Up Your Bid Game for a Healthier Relationship: In your own relationship, it's essential to observe your bids for connection. Remember, they don't always need to result in grand conversations; even seemingly mundane exchanges matter. What's crucial is that when your partner makes a bid, you respond positively. This is what Dr. Gottman refers to as "turning towards" these bids for connection. By doing so, you foster emotional intimacy and strengthen the foundation of your relationship.

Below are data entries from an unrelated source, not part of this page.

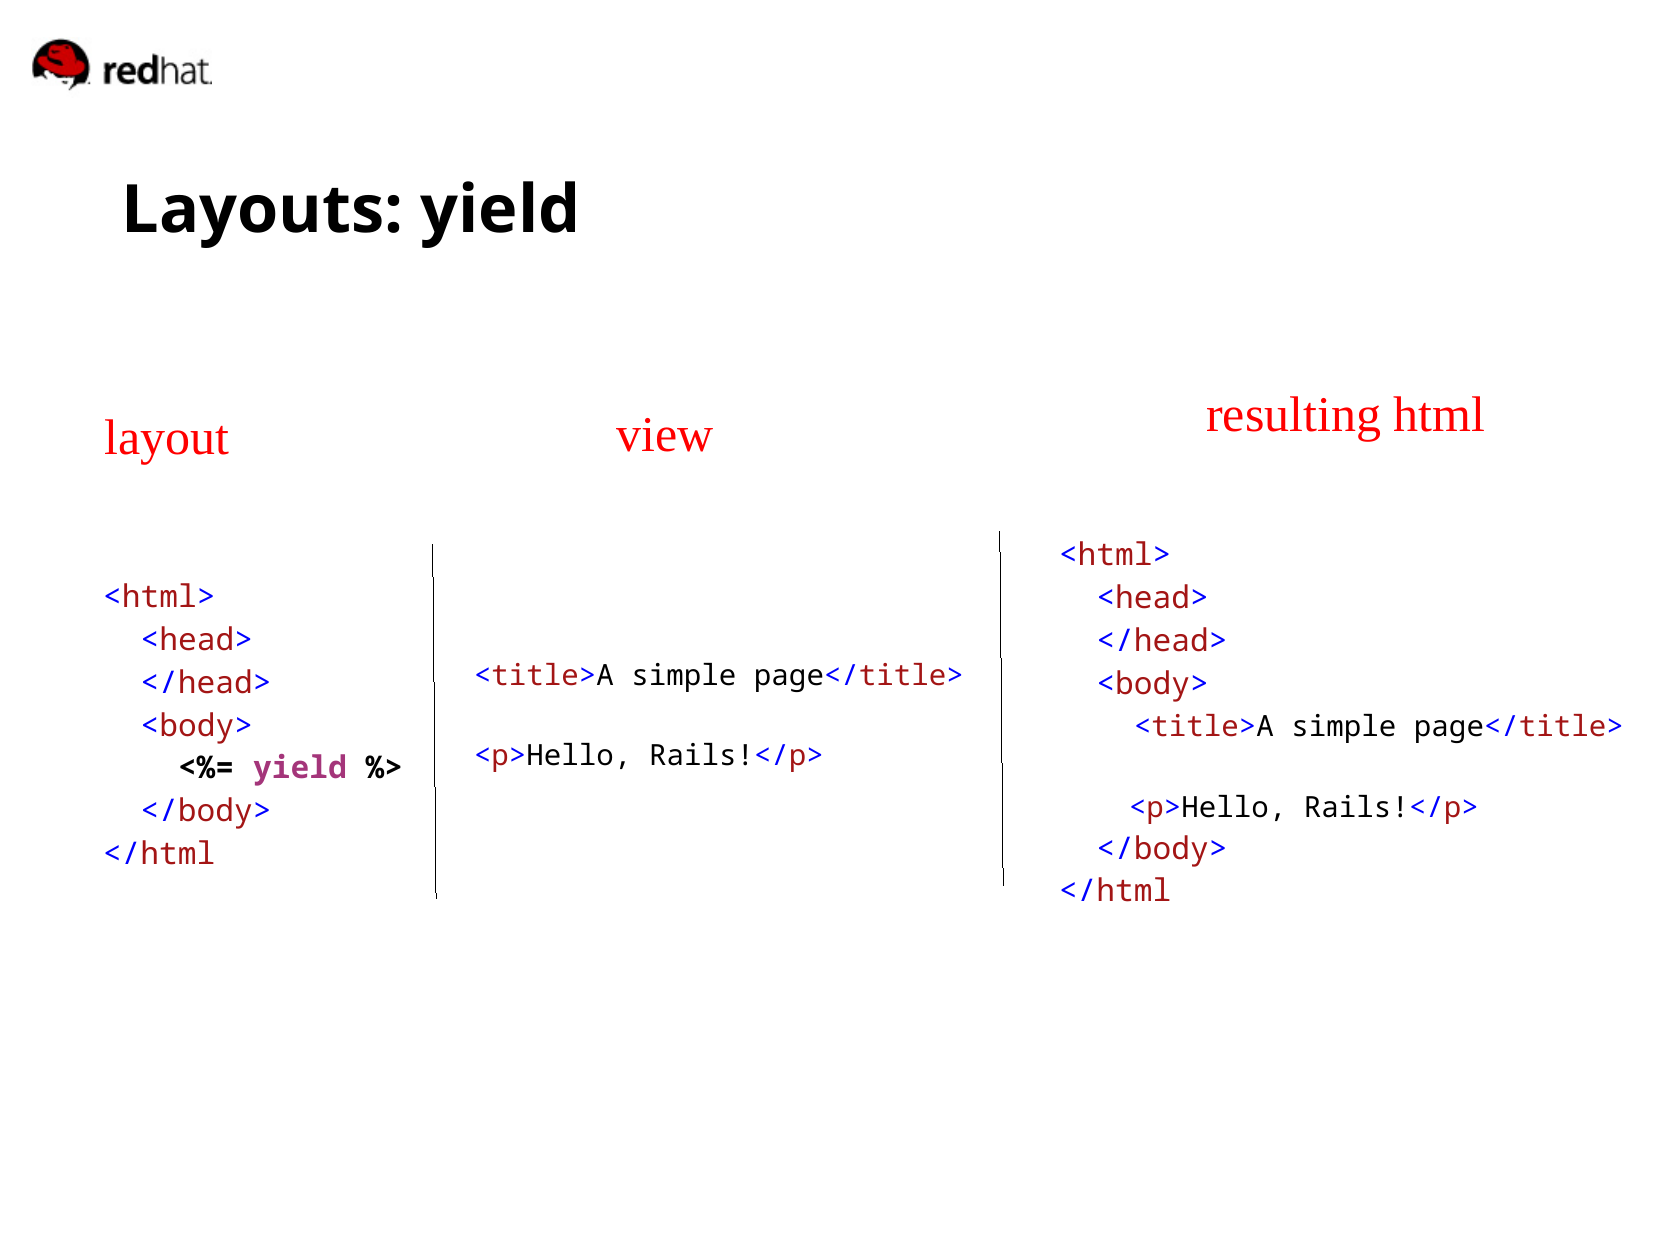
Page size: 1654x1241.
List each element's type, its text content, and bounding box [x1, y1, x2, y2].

text_box layout [104, 409, 230, 471]
picture [31, 37, 212, 98]
title Layouts: yield [121, 102, 1534, 310]
text_box <html> <head> </head> <body> <title>A simple page</title> <p>Hello, Rails!</p> </body> </html [1058, 532, 1654, 855]
text_box resulting html [1206, 386, 1487, 448]
text_box <title>A simple page</title> <p>Hello, Rails!</p> [473, 654, 1058, 811]
text_box <html> <head> </head> <body> <%= yield %> </body> </html [102, 574, 436, 829]
text_box view [616, 406, 714, 468]
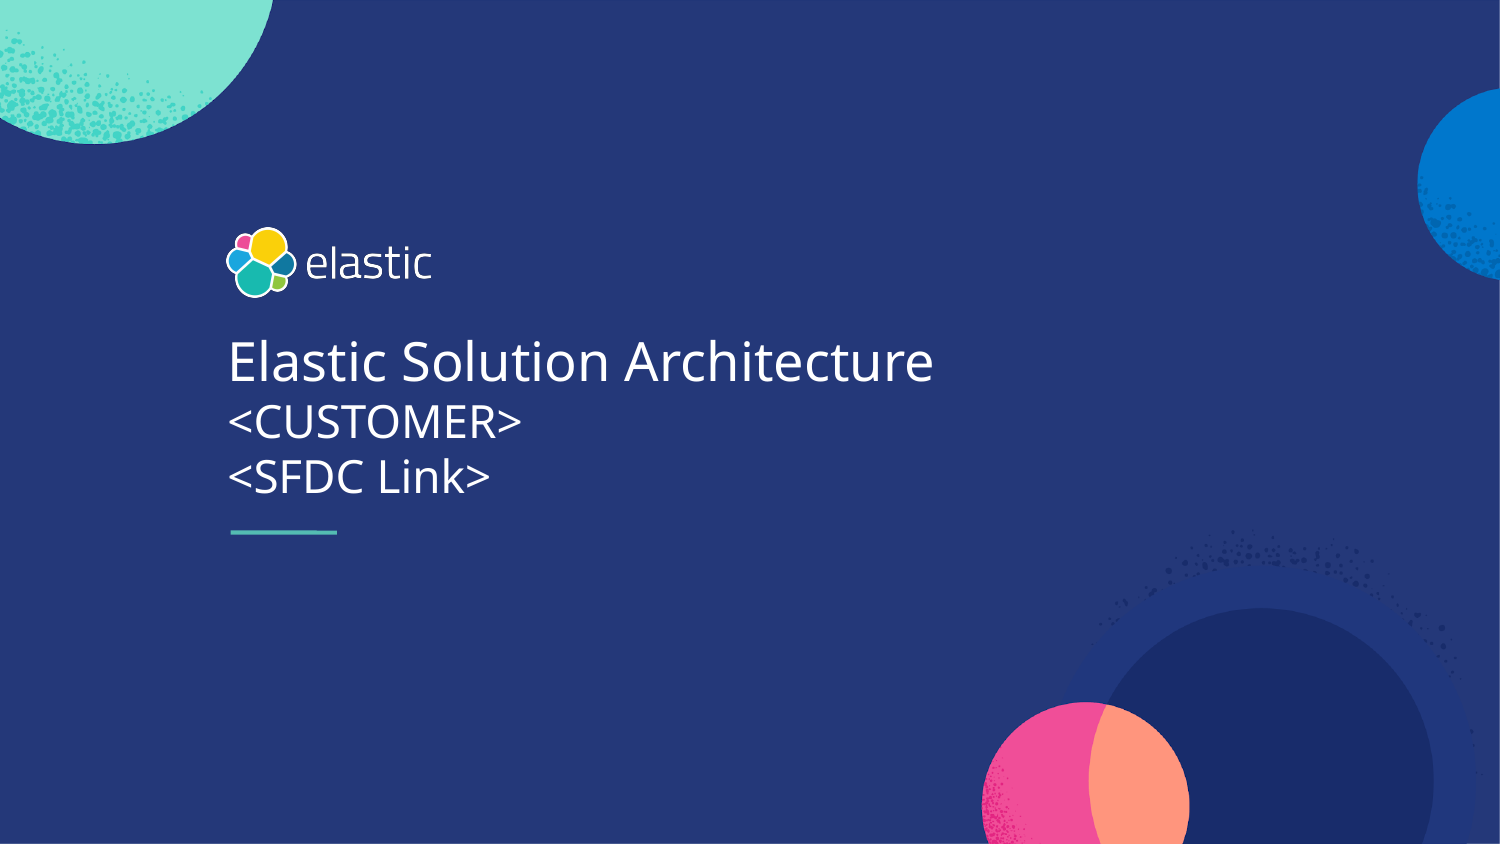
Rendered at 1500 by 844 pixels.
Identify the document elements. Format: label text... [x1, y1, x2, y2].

title Elastic Solution Architecture <CUSTOMER> <SFDC Link> [227, 327, 1384, 556]
picture [0, 0, 1500, 844]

So, the next time your partner reaches out with a bid for connection, whether it's a simple comment or a heartfelt question, make that effort to engage positively. By enhancing your bids for connection, you're not only following the wisdom of Dr. John Gottman but also nurturing a happier, healthier, and more satisfying relationship.It's important to note that this isn't about avoiding silence altogether. Rather, it's about being attuned to and responsive to your partner's bids. If they extend a hand, it's crucial to grasp it with a positive response. By delving into the art of successful communication, characterized by these bids for connection, you're nurturing the core of your relationship. So, take a moment to reflect on these dynamics in your own partnership. Observe the ebb and flow of these interactions, and consider how fostering more successful bids could enrich your shared journey. Bidding for connection encapsulates the moments where partners reach out to each other, fostering deeper understanding and connection.